WHAT IS REQUIRED: Reproduce the items verbatim, from the start through the line that contains "RECOMENDADOR ELÉCTRICOS", and leave the pictures out of your answer.

RECORDS SUPPLIED:
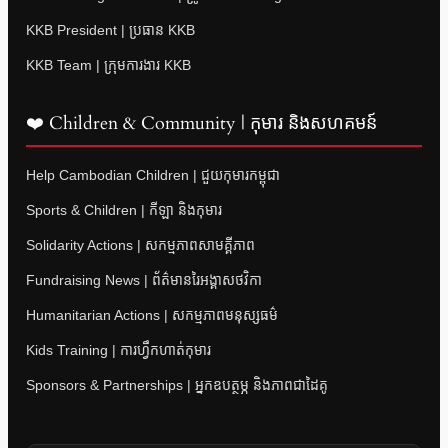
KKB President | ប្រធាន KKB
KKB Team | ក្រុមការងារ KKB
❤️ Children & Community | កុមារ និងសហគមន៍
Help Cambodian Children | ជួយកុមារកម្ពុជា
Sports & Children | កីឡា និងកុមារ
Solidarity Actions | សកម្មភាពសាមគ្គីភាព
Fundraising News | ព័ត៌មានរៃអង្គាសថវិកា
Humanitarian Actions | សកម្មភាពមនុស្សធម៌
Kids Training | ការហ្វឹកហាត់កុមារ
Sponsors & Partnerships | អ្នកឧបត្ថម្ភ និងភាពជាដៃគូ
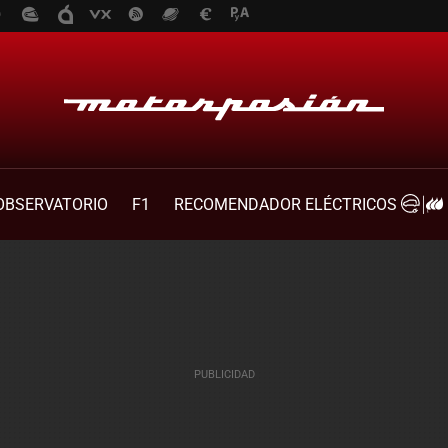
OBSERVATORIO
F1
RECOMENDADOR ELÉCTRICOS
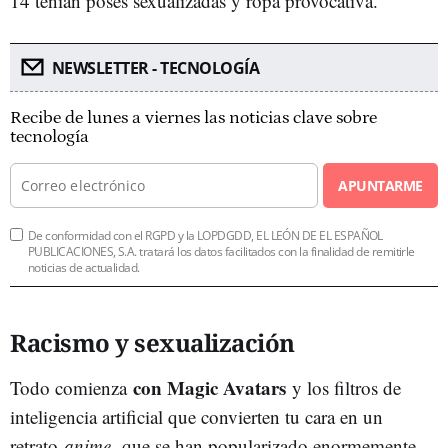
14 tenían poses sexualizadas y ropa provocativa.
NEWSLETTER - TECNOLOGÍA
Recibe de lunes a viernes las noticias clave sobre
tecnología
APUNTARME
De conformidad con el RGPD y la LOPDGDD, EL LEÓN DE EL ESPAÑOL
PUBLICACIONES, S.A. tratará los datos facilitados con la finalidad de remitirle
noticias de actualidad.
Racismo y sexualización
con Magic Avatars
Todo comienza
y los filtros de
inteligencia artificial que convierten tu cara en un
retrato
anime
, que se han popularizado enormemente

WRITTEN ANSWER:
KKB President | ប្រធាន KKB
KKB Team | ក្រុមការងារ KKB
❤️ Children & Community | កុមារ និងសហគមន៍
Help Cambodian Children | ជួយកុមារកម្ពុជា
Sports & Children | កីឡា និងកុមារ
Solidarity Actions | សកម្មភាពសាមគ្គីភាព
Fundraising News | ព័ត៌មានរៃអង្គាសថវិកា
Humanitarian Actions | សកម្មភាពមនុស្សធម៌
Kids Training | ការហ្វឹកហាត់កុមារ
Sponsors & Partnerships | អ្នកឧបត្ថម្ភ និងភាពជាដៃគូ
OBSERVATORIO
F1
RECOMENDADOR ELÉCTRICOS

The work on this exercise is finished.